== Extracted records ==

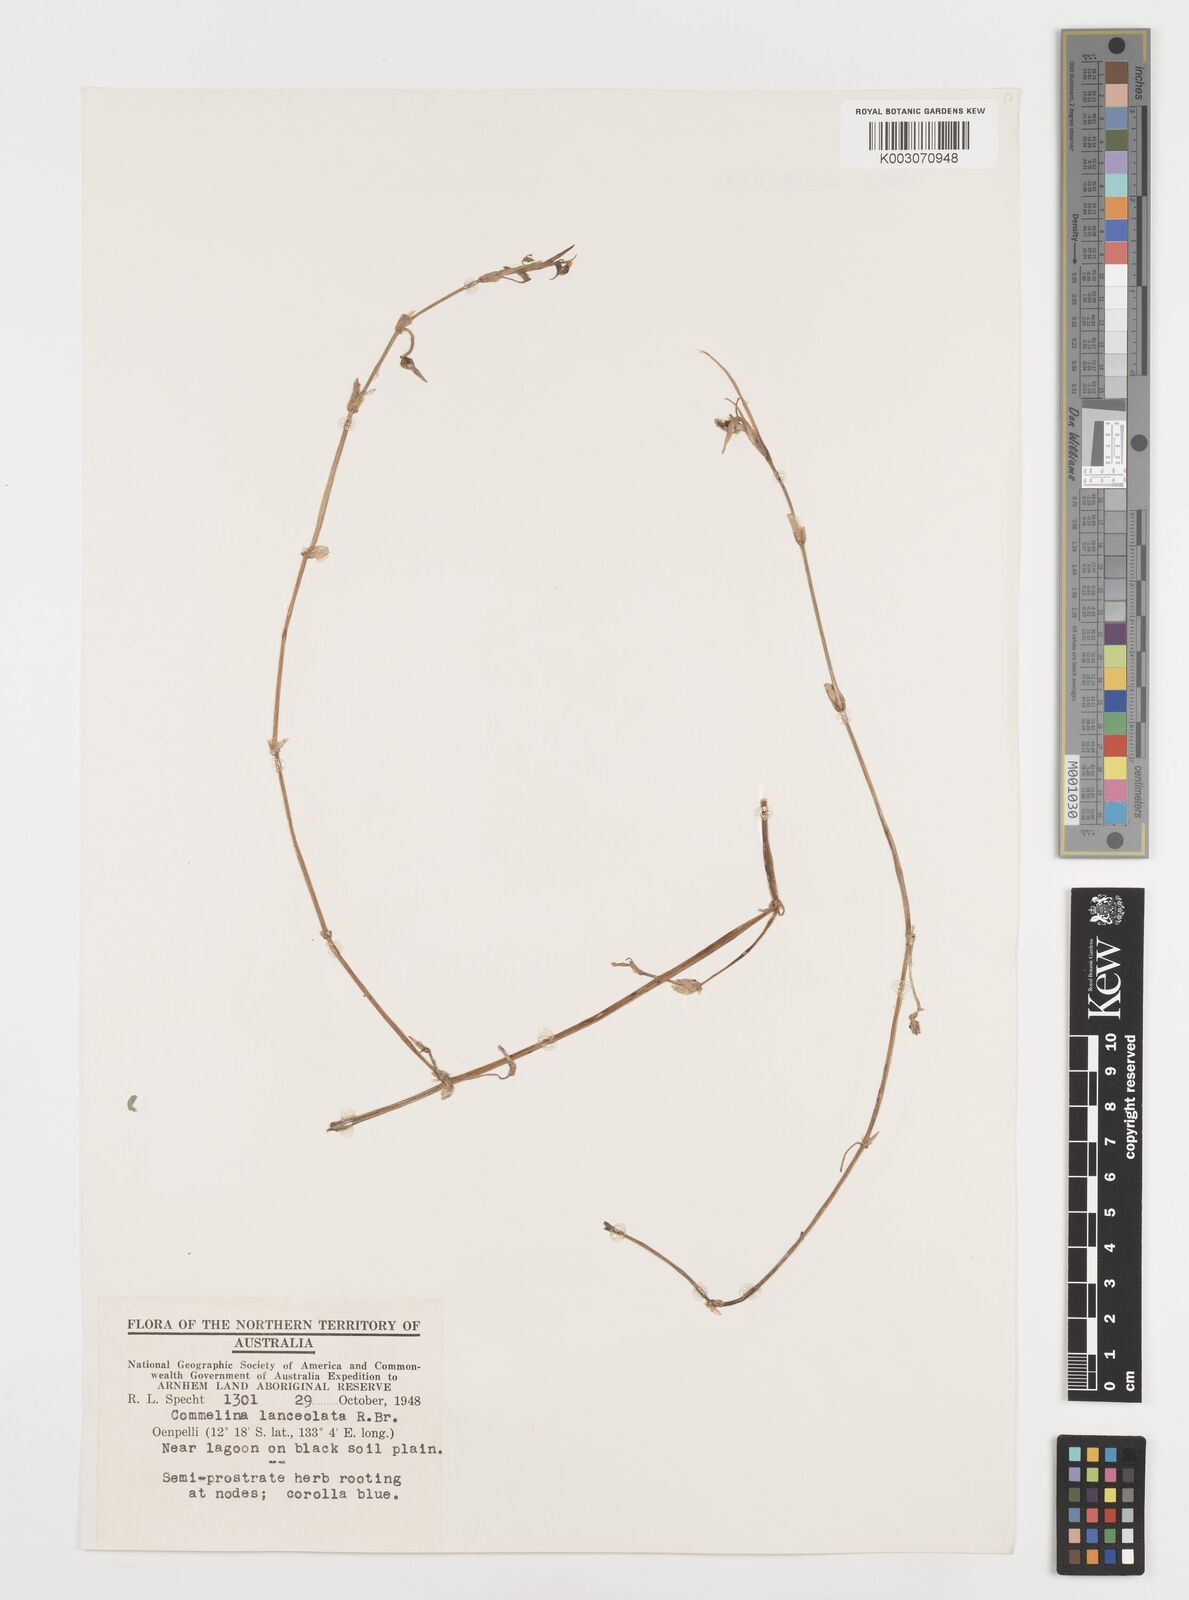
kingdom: Plantae
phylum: Tracheophyta
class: Liliopsida
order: Commelinales
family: Commelinaceae
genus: Commelina
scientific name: Commelina lanceolata
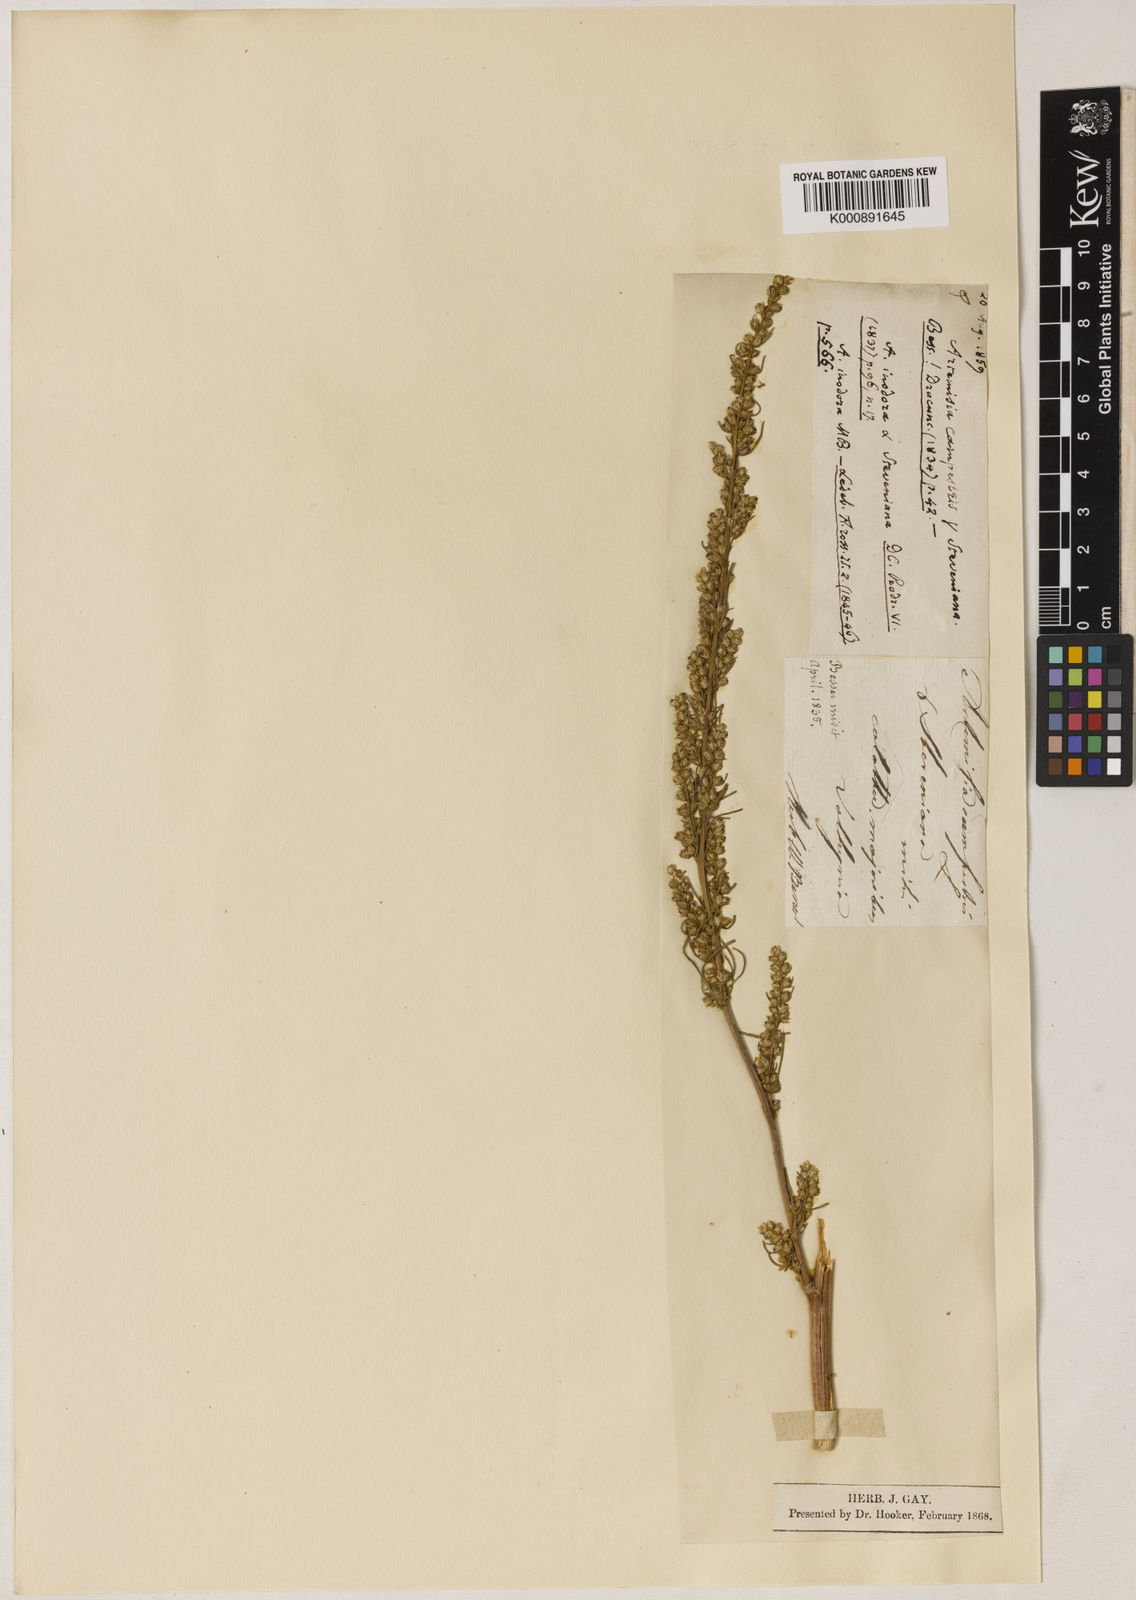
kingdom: Plantae
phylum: Tracheophyta
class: Magnoliopsida
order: Asterales
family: Asteraceae
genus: Artemisia
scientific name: Artemisia
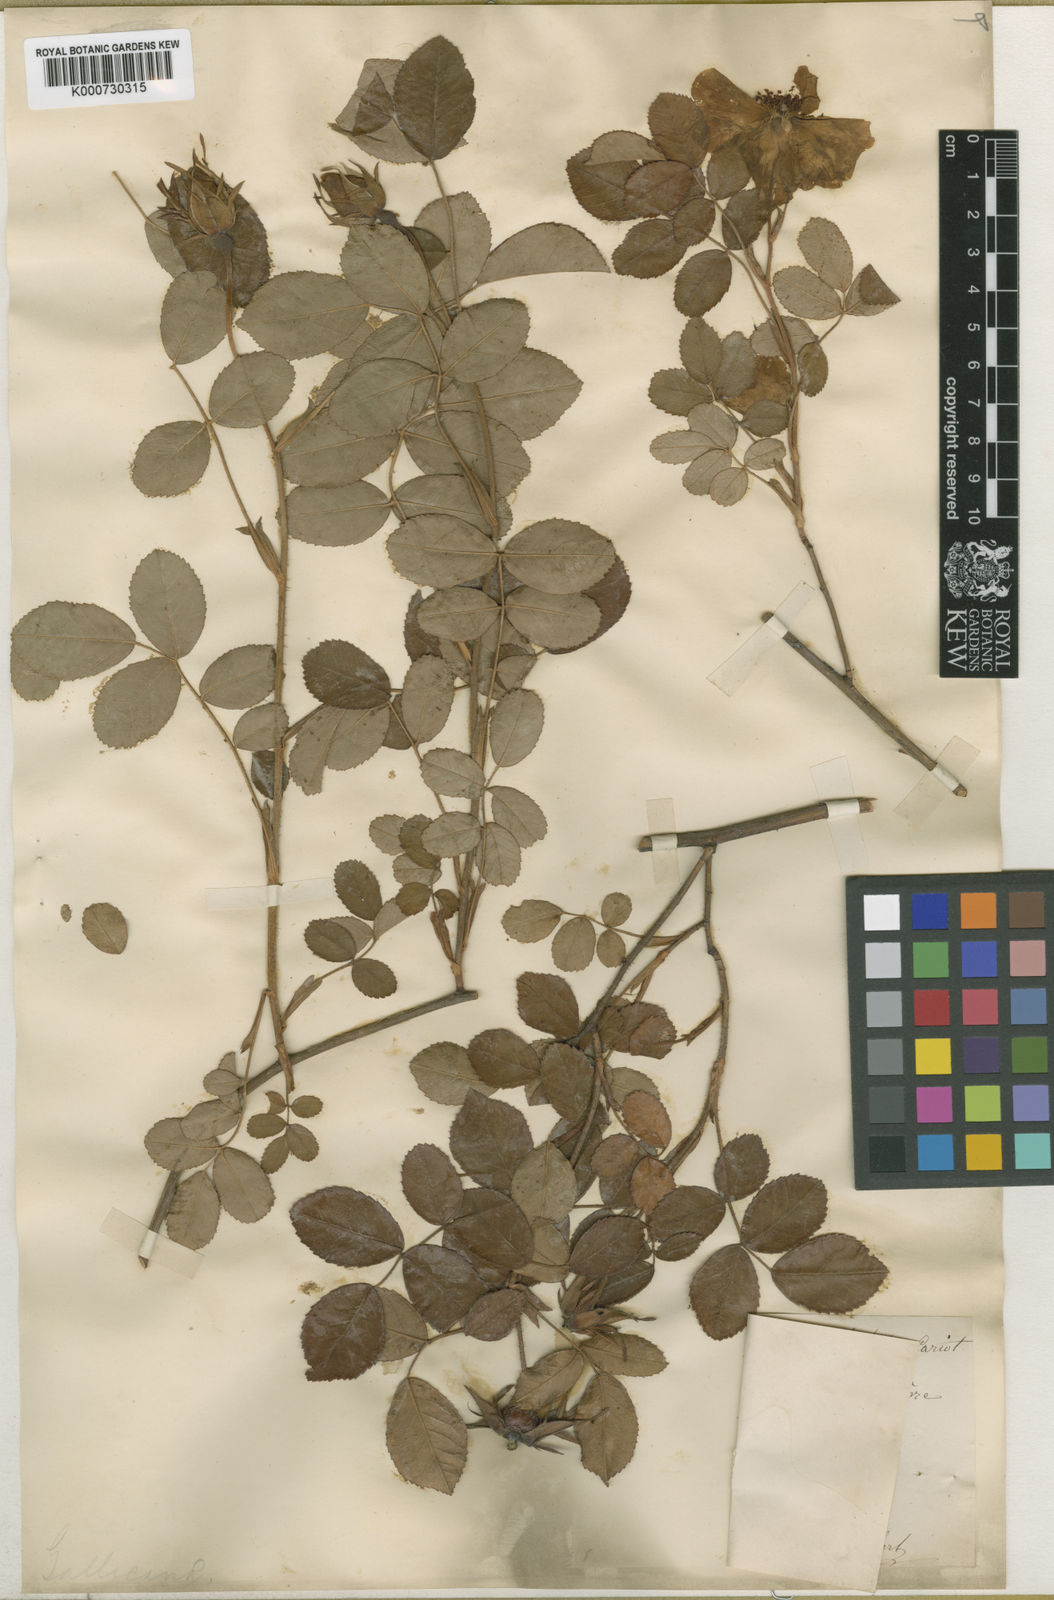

== YOUR GOAL ==
Present every line of the items above as a Markdown table with the columns "No." and "Line", numbering the rows and omitting blank lines. Leave the pictures out of the answer.

== ANSWER TO THIS EXERCISE ==
| No. | Line |
|---|---|
| 1 | kingdom: Plantae |
| 2 | phylum: Tracheophyta |
| 3 | class: Liliopsida |
| 4 | order: Commelinales |
| 5 | family: Commelinaceae |
| 6 | genus: Commelina |
| 7 | scientific name: Commelina lanceolata |
| 8 | kingdom: Plantae |
| 9 | phylum: Tracheophyta |
| 10 | class: Magnoliopsida |
| 11 | order: Asterales |
| 12 | family: Asteraceae |
| 13 | genus: Artemisia |
| 14 | scientific name: Artemisia |